+++ DOCUMENT EXTRACT +++

Politeness — robots, rate limiting, retries¶

crawley ships the building blocks to crawl responsibly and robustly: it can honour robots.txt, throttle requests per host and retry transient failures with exponential backoff.

robots.txt¶

Set respect_robots = True to make the crawler fetch and obey each host's robots.txt:

class MyCrawler(BaseCrawler):
    start_urls = ["https://example.com/"]
    respect_robots = True

Each host's robots.txt is fetched once and cached.
Disallowed urls are skipped and on_robots_blocked(url) is called.
A 404 robots.txt allows everything; a 401/403 disallows everything.
A Crawl-delay directive is automatically applied as the per-host delay.

class MyCrawler(BaseCrawler):
    respect_robots = True

    def on_robots_blocked(self, url):
        print("skipped (robots):", url)

You can use the policy on its own too:

import httpx
from crawley.http.robots import RobotsPolicy

policy = RobotsPolicy(user_agent="my-bot")

+++

● TASK ITEM: Return the page on crawler politeness settings above word for word, in full. The material that follows was taken from a different source.

+++ RECORD EXTRACTS +++

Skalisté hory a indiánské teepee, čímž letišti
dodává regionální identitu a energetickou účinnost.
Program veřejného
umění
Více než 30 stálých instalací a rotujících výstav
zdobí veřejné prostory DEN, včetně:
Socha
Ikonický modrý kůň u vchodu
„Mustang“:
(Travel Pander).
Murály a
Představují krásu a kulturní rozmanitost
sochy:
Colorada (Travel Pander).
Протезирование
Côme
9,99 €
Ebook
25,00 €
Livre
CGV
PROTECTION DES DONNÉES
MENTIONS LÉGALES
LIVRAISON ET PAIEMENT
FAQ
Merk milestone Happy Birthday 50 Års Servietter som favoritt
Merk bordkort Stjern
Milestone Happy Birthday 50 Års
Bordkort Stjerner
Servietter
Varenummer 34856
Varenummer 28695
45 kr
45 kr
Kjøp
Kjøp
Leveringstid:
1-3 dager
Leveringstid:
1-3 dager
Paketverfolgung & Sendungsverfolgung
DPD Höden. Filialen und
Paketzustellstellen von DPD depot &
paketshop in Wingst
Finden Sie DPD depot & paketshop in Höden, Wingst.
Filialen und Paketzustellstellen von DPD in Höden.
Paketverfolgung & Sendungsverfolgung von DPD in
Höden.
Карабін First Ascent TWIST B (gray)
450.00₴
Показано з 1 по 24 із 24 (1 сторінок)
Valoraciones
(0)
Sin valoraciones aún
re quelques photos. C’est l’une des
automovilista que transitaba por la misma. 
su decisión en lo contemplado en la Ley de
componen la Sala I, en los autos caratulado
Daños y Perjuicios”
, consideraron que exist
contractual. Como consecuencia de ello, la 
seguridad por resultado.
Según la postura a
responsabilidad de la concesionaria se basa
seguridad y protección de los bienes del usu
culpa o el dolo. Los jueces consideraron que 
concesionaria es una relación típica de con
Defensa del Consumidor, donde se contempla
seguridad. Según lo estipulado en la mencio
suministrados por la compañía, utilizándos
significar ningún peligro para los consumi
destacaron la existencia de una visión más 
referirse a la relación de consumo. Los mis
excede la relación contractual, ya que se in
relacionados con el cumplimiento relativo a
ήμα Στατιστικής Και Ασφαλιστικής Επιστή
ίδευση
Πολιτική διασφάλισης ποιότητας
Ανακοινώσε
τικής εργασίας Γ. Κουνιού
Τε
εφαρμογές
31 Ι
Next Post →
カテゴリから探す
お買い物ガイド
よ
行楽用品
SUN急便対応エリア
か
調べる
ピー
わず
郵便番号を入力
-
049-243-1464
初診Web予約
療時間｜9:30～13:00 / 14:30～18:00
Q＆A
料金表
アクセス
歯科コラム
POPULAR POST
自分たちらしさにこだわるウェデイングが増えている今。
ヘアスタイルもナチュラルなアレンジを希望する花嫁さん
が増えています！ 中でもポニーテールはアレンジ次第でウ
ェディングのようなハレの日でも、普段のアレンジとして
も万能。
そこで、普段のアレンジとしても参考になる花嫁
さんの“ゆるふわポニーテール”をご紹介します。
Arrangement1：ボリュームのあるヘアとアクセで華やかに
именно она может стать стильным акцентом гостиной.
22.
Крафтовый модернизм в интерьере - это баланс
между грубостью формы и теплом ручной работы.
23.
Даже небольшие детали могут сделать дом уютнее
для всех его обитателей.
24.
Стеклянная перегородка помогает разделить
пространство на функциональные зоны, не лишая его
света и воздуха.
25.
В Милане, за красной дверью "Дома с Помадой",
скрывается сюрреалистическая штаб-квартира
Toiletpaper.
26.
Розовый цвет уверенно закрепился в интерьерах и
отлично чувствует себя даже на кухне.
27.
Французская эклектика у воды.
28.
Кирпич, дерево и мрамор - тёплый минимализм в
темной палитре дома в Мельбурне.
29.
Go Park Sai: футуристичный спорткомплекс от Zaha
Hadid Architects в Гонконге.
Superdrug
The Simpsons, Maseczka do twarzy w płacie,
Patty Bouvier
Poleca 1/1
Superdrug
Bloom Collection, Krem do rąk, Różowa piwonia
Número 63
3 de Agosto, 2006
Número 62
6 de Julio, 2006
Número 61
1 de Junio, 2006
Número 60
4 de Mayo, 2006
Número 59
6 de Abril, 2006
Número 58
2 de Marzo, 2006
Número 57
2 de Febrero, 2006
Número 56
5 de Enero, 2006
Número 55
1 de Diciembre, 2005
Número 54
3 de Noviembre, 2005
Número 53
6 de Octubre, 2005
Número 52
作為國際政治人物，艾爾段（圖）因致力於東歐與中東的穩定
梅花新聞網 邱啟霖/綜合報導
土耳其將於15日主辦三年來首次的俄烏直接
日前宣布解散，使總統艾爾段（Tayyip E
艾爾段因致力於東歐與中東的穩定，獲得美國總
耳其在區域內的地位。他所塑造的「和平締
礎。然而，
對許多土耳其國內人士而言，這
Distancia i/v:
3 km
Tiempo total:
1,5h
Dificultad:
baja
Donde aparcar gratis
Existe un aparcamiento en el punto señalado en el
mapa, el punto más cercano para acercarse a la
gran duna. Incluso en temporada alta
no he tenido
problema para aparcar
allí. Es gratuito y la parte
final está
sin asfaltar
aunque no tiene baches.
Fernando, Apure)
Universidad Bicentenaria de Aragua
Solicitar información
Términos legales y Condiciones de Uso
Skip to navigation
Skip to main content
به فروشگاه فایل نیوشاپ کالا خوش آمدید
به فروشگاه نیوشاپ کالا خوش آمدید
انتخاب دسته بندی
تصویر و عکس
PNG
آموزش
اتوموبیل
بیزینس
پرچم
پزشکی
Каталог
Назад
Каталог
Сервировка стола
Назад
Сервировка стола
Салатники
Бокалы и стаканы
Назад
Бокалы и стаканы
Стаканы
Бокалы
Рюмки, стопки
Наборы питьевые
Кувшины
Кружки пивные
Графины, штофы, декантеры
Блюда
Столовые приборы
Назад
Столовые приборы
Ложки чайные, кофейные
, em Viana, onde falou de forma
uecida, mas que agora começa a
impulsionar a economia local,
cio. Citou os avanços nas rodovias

+++

● SOLVED PROBLEM:
Politeness — robots, rate limiting, retries¶

crawley ships the building blocks to crawl responsibly and robustly: it can honour robots.txt, throttle requests per host and retry transient failures with exponential backoff.

robots.txt¶

Set respect_robots = True to make the crawler fetch and obey each host's robots.txt:

class MyCrawler(BaseCrawler):
    start_urls = ["https://example.com/"]
    respect_robots = True

Each host's robots.txt is fetched once and cached.
Disallowed urls are skipped and on_robots_blocked(url) is called.
A 404 robots.txt allows everything; a 401/403 disallows everything.
A Crawl-delay directive is automatically applied as the per-host delay.

class MyCrawler(BaseCrawler):
    respect_robots = True

    def on_robots_blocked(self, url):
        print("skipped (robots):", url)

You can use the policy on its own too:

import httpx
from crawley.http.robots import RobotsPolicy

policy = RobotsPolicy(user_agent="my-bot")